- WHAT THIS EXERCISE ASKS
• a. In the passage describing the computer system's hardware, what usually connects input devices to processing unit 21?
• b. Name every computer-readable medium that the computer hardware passage gives as a place where program modules may be stored.
• c. Proceed with the computer hardware passage, picking up right after its final sentence.

A number of program modules comprising computer-readable instructions may be stored on computer-readable media such as the hard disk, magnetic disk 29, optical disk 31, ROM 24 or RAM 25, including an operating system 35, one or more application programs 36, other program modules 37 and program data 38. Upon execution by the processing unit, the computer-readable instructions cause the actions described in more detail below to be carried out or cause the various program modules to be instantiated. A user may enter commands and information into the computer 20 through input devices such as a keyboard 40 and pointing device 42. Other input devices (not shown) may include a microphone, joystick, game pad, satellite disk, scanner or the like. These and other input devices are often connected to the processing unit 21 through a serial port interface 46 that is coupled to the system bus, but may be connected by other interfaces, such as a parallel port, game port or universal serial bus (USB). A display 47 or other type of display device can also be connected to the system bus 23 via an interface, such as a video adapter 48. In addition to the display 47, computers typically include other peripheral output devices (not shown), such as speakers and printers. The exemplary system of FIG. 1 also includes a host adapter 55, Small Computer System Interface (SCSI) bus 56, and an external storage device 62 connected to the SCSI bus 56.

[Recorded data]
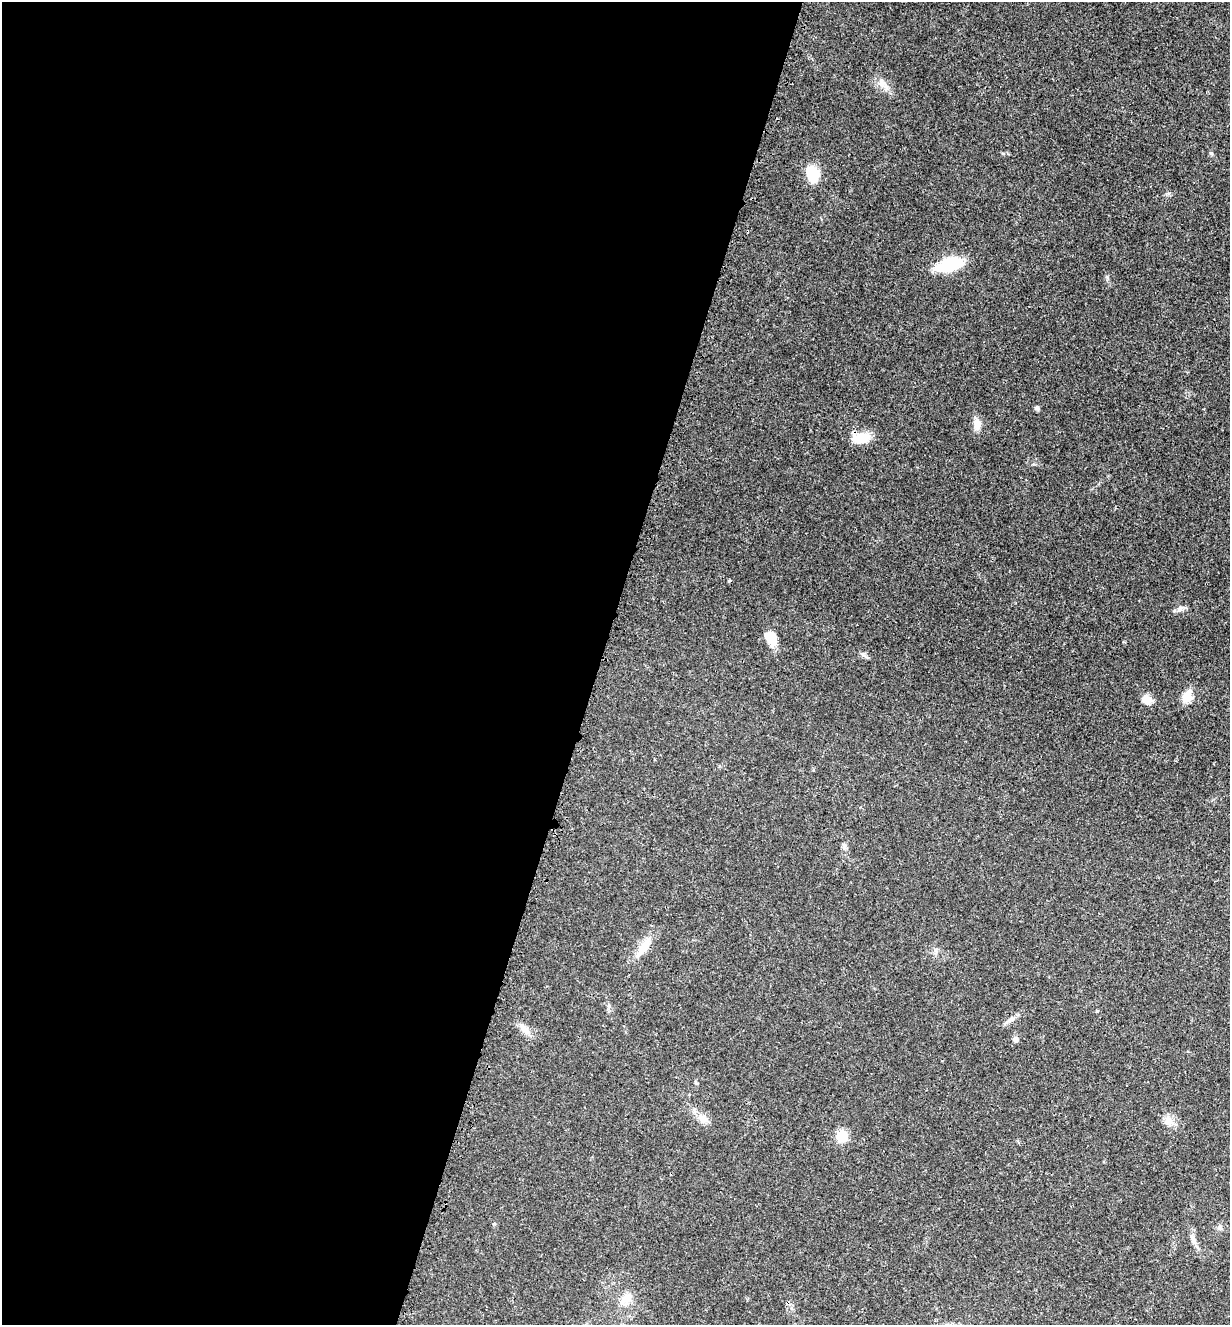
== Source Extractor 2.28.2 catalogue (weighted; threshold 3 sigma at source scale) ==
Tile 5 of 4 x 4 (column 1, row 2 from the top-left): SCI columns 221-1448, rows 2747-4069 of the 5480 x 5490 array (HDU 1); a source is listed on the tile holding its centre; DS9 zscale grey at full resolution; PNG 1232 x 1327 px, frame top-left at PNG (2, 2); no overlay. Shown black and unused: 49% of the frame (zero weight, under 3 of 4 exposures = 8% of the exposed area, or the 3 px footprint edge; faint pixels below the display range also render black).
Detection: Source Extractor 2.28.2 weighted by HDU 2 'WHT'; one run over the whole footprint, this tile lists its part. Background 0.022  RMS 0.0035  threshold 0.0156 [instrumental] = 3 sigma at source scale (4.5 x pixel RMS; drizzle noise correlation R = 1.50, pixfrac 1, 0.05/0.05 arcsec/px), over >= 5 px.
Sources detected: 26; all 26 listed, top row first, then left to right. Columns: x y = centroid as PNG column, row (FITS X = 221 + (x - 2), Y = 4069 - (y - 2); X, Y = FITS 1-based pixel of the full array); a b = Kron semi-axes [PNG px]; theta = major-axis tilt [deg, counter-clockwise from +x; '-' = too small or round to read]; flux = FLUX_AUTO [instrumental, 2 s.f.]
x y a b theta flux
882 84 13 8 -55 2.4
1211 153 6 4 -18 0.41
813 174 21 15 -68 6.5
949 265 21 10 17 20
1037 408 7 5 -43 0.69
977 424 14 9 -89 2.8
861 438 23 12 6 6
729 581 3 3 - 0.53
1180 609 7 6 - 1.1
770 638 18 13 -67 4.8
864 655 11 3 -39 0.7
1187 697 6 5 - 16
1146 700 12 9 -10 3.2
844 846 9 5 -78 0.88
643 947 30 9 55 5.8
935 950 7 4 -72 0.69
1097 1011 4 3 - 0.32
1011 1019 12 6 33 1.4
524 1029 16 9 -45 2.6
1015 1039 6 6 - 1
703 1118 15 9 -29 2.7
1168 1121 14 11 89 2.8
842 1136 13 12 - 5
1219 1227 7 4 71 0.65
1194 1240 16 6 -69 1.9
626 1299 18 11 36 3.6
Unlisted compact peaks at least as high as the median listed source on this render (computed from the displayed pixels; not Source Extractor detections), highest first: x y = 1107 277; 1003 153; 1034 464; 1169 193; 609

- OUTPUTS BY TASK
• a. A serial port interface 46 that is coupled to the system bus.

• b. The hard disk, magnetic disk 29, optical disk 31, ROM 24 and RAM 25.

• c.
The computer 20 may operate in a networked environment using logical connections to one or more remote computers, such as a remote computer 49. The remote computer 49 may be another computer, a server, a router, a network PC, a peer device or other common network node, and typically can include many or all of the elements described above relative to the computer 20, although only a memory storage device 50 has been illustrated in FIG. 1. The logical connections depicted in FIG. 1 can include a local area network (LAN) 51 and a wide area network (WAN) 52. Such networking environments are commonplace in offices, enterprise wide computer networks, intranets and the Internet.
When used in a LAN networking environment, the computer 20 can be connected to the LAN 51 through a network interface or adapter 53. When used in a WAN networking environment, the computer 20 can typically include a modem 54 or other means for establishing communications over the wide area network 52, such as the Internet. The modem 54, which may be internal or external, can be connected to the system bus 23 via the serial port interface 46. In a networked environment, program modules depicted relative to the computer 20, or portions thereof, may be stored in the remote memory storage device. It will be appreciated that the network connections shown are exemplary and other means of establishing a communications link between the computers may be used. Moreover, while it is envisioned that numerous embodiments of the present disclosure are particularly well-suited for computerized systems, nothing in this document is intended to limit the disclosure to such embodiments.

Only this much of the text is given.